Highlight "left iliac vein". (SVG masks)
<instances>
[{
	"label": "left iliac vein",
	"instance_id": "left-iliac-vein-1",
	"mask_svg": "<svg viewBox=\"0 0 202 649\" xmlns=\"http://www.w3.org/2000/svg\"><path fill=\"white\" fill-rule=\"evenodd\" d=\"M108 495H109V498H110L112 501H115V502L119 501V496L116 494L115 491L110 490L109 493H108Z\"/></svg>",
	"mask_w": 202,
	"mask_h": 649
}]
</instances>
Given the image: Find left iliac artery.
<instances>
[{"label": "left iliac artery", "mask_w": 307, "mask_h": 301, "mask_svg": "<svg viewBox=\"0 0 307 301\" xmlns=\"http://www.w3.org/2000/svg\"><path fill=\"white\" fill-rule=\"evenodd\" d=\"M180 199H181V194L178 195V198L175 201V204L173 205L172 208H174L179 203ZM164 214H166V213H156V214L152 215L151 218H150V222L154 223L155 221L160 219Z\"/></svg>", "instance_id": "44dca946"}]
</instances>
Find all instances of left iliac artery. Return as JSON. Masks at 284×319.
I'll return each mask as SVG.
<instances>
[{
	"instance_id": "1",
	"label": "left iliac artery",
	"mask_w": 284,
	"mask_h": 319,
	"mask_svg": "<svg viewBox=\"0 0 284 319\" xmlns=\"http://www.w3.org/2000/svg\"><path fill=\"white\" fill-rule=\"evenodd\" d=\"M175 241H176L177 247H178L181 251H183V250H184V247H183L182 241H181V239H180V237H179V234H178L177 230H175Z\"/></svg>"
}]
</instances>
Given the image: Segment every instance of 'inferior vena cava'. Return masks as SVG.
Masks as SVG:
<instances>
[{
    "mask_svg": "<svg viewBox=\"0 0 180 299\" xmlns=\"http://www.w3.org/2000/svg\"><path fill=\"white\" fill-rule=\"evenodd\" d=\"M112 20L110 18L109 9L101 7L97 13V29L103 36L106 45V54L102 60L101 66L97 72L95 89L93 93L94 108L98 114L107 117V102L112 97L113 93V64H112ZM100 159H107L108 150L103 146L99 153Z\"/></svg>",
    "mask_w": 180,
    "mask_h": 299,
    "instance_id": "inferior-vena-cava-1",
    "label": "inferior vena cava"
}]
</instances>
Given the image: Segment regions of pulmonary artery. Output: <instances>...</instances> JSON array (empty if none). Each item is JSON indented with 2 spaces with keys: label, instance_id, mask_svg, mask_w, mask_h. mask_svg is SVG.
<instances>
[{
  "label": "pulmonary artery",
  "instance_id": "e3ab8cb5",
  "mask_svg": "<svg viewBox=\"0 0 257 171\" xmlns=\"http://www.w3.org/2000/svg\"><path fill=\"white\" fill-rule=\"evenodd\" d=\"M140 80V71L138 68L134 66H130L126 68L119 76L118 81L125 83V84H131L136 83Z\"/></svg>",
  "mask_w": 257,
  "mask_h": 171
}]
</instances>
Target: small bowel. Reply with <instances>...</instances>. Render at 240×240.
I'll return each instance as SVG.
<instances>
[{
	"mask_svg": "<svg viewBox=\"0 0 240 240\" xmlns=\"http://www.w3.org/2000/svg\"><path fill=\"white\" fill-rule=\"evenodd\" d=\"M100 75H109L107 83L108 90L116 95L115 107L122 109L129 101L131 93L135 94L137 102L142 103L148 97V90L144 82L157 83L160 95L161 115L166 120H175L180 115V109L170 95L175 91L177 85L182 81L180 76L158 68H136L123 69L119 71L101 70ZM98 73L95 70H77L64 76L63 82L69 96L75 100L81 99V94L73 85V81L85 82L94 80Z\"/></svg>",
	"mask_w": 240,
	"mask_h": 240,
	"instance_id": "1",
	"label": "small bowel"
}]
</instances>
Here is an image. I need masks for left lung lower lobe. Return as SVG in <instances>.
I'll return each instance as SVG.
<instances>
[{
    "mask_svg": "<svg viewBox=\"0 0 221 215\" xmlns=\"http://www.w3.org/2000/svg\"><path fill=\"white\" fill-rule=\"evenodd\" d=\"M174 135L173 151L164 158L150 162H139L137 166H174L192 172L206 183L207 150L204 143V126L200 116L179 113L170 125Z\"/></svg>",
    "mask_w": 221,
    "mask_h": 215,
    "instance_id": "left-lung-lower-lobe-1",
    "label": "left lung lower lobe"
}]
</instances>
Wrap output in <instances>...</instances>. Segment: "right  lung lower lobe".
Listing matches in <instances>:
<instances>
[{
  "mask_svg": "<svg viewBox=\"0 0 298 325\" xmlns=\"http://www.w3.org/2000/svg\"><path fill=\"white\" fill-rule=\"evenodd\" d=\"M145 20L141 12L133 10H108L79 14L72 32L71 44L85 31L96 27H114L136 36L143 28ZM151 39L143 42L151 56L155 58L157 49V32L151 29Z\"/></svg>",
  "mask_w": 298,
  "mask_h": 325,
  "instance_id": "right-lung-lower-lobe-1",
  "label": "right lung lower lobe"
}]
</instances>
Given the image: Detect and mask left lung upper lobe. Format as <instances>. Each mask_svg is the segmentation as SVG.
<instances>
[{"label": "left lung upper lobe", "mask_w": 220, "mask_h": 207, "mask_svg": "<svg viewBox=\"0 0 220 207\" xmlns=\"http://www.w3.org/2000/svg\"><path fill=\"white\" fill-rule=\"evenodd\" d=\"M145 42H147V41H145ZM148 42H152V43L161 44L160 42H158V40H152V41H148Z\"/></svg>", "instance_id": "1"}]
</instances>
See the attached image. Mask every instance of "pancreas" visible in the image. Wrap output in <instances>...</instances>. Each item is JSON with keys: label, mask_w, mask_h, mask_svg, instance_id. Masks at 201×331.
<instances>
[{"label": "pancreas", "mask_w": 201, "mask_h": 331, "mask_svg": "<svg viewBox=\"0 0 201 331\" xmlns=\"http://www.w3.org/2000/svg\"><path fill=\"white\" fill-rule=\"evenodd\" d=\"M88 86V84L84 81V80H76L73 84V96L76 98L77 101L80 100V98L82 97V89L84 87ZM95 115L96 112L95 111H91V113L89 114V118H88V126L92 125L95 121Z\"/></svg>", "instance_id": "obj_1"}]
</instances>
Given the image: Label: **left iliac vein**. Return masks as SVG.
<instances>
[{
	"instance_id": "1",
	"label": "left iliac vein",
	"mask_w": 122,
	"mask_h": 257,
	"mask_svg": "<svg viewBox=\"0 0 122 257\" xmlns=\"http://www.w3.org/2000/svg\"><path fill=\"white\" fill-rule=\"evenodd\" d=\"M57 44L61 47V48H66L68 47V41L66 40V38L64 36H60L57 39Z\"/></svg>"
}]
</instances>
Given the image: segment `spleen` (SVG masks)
----
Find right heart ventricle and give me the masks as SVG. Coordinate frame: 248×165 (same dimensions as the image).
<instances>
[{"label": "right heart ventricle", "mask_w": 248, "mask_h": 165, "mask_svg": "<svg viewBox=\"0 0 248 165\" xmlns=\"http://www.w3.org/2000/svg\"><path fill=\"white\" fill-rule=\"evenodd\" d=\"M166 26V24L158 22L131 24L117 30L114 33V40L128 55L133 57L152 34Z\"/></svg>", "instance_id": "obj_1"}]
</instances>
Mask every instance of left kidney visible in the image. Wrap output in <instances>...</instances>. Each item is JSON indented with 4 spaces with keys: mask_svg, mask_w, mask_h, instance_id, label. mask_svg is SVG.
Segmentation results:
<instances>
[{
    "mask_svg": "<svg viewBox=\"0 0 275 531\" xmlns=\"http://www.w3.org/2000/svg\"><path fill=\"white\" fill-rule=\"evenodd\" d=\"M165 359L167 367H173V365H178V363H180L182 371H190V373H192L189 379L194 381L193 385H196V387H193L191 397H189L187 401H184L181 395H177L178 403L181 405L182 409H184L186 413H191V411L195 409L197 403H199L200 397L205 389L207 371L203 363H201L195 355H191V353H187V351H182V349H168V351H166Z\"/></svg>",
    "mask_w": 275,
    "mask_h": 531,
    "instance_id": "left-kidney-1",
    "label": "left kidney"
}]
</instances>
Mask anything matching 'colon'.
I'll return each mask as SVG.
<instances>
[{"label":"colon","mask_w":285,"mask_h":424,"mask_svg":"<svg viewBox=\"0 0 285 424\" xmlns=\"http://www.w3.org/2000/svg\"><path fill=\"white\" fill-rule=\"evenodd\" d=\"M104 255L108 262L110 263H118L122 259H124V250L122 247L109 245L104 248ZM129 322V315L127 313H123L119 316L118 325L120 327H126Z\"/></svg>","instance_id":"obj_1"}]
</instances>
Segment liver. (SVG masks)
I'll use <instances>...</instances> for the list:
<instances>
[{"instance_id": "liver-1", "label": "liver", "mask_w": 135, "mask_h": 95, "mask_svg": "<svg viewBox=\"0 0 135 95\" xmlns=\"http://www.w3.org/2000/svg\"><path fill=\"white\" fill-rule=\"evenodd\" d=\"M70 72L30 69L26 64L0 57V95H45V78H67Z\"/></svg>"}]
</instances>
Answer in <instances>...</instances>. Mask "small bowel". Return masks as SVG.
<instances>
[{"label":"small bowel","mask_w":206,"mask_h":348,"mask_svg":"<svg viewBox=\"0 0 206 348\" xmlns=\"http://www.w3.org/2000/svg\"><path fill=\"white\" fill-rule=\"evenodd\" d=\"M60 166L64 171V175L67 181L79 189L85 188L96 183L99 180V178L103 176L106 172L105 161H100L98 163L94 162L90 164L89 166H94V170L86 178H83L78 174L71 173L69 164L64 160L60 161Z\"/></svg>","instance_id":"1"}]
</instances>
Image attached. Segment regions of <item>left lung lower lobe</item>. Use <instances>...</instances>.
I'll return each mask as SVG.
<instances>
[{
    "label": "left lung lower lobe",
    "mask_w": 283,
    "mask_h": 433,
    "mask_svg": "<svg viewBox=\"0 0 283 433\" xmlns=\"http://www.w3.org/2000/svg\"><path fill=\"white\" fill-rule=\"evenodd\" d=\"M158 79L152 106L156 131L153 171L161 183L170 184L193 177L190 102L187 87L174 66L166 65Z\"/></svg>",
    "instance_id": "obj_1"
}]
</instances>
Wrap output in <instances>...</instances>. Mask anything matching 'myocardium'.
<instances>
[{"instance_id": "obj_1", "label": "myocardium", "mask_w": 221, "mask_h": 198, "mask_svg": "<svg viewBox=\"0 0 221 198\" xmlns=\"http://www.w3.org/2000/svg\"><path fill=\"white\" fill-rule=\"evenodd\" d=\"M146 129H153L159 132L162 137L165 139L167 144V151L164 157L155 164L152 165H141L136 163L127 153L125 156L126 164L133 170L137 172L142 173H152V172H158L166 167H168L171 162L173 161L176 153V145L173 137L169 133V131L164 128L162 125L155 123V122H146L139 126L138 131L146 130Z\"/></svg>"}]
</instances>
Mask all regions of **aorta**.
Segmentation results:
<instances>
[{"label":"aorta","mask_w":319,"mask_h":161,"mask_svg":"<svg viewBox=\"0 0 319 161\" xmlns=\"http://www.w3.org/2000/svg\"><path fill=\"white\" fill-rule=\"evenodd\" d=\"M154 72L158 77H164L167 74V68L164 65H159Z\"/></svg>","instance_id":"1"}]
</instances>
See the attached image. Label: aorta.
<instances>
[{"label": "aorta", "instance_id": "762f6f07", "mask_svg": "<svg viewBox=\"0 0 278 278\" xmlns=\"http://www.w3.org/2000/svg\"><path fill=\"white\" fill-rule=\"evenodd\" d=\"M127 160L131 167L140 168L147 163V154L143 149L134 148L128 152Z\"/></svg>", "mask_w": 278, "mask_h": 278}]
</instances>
----
Pick out every line of the data above that contains the string "cava", and copy each of those lines in full.

Given the image: Segment every instance of 'inferior vena cava'. Return masks as SVG.
    "instance_id": "inferior-vena-cava-1",
    "label": "inferior vena cava"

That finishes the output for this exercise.